Мачеха насовала в коробок все ненужное ей самой, — чтоб никто не сказал, что прогнали сына пустым да голым. Егор проводил сына до калитки, дал восемь гривен на первоначальное существование, сказал на прощанье:

— Иди в жизни полной ногой, не забалуйся. Не поддавайся на временное. Помни, Митрий, не может человек стоять на глиняных ногах. Имей крепкие ноги, Митрий! (Про глиняные ноги слышал Егор от ротного командира совсем по другому поводу, но, сделав из этого правило жизни, он и сыну передавал его, как секрет устойчивого бытия.)

Он махнул, и Митя вышел за калитку, оглянувшись в последний раз на садик, дом, мачеху в окне. Все это, окутанное немерцающим закатным багрецом, застывало таким для Мити на тысячи лет. Закат стоял где-то в далеком и ясном пределе, куда прямолинейно стремились рельсы, и ежевечерне проливалась ночная тень. Вместе с закатом отшелушалась и митина юность. Вдруг вспомнилось: к семичасовому выйдет сам отец. Нелюбимый Леонтий, плод мачехи, будет сидеть на крепкой егоровой руке и хныкать тупую жалобу. И взглянет на черный песок полотна, густо вспоенный мазутом, и зазудит в сердце и оросит бритую щеку скупая солдатская слеза. «Трижды горько будет тебе одиночество твое, — солдат этой жизни, Егор Векшин!»

Первую свою внедомную ночь он провел в пути, но по дороге заходил на места, с которыми сроднился в детстве. Лес на прощанье пугал звуками, но небо было безоблачно, и ночь не застаивалась в нем. На рассвете, когда задымились росы, грелся Митя у костерка. Тогда же властной рукой повыкидал он из коробка мачехины тряпки. Сам возросший для труда и неволи, он как бы отрекался этим от отцовской скорлупы. — Нательный крест, надетый матерью, он потерял три года спустя.
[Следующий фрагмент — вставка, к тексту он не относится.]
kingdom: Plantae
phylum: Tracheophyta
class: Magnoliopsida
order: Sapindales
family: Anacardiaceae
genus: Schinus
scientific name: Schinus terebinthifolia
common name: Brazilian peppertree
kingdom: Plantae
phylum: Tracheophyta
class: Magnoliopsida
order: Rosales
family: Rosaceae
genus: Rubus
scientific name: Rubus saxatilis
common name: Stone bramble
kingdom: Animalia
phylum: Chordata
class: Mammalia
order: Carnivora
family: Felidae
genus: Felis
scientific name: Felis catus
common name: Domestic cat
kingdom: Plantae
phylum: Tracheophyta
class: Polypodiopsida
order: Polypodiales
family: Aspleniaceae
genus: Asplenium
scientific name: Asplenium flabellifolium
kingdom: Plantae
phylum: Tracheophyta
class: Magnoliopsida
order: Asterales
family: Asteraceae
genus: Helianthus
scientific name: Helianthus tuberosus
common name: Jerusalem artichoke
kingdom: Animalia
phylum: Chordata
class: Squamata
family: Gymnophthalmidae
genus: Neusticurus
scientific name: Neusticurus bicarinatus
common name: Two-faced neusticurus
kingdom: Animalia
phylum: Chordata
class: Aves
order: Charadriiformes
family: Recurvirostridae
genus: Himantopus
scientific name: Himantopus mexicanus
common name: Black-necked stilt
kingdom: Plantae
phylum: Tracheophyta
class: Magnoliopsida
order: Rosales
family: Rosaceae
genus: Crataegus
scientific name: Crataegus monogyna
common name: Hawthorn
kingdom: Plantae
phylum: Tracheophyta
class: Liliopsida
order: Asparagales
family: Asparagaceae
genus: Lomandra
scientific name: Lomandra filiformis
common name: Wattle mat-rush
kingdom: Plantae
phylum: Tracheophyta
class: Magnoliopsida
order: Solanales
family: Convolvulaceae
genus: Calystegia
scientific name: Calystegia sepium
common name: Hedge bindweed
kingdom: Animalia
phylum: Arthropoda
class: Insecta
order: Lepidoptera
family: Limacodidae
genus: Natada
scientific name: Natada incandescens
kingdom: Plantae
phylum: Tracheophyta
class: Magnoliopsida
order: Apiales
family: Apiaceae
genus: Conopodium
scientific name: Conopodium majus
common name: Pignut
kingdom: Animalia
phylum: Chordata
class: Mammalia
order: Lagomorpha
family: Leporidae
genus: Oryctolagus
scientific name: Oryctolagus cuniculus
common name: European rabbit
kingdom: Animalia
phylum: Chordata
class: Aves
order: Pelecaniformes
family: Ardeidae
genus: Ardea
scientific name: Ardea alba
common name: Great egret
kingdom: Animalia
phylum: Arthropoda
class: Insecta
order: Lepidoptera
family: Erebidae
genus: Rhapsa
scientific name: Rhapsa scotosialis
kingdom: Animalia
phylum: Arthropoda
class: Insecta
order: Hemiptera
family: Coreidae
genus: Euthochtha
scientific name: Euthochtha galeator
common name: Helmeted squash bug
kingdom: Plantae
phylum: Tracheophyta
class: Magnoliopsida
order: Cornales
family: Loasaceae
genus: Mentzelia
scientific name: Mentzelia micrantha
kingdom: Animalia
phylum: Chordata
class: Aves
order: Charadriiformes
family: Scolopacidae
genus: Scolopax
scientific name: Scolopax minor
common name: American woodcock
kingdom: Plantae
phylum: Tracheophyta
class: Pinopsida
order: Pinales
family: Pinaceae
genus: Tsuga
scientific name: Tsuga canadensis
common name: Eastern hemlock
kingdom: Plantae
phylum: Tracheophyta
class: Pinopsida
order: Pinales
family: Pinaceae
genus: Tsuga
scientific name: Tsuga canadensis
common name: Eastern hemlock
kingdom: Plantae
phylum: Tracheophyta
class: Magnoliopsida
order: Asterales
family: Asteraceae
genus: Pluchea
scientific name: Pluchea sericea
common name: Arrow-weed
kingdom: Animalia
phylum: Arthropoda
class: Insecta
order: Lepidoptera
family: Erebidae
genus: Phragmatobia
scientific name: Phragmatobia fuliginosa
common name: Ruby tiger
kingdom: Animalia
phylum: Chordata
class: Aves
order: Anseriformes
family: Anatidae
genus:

Одевались алыми лучами утра дальние роговские леса, осененные величественным разбегом небес.

XI

— Знаешь, жизнь ее — это настоящая биография! — смущенно заметил Митька, переходя к ответам на вопросы сестры. — Когда ты пропала, Маша мне за место тебя была. Мне все представляется: жизнь меж колен человека держит и дразнит сладостью, и той же сладостью бьет но голове. У иных, Татьянушка, жизнь легкая, как песенка. Спел, и все ему благодарны. А иной запоет — ровно заноза в сердце! Их зато и не любят, что беспесенные они. А все им дано, и отнимается по частям, чтоб больнее…

— Ты про себя?

— И про себя, и про Машу.

Перебегая разгоряченной памятью по отдаленным записям детства, он видел там одну лишь Машу, чернокудрую Машу, подругу лучшей митькиной поры. Ее спокойную красу, внушавшую ей гордость и облекавшую в ледок. Фирсов ловко сравнил со снежным полем, на котором чем неоскверненней сугробы, тем обильней и дичей метель. По бесхитростной ребячьей дружбе все было разделено между ними честно и поровну, все — кроме шоколадной бутылочки. Когда он сознался ей в этом, она утешала его, обнимая и легонько ударяя по лицу, наказывая этой лаской за смешную неутешность его горя.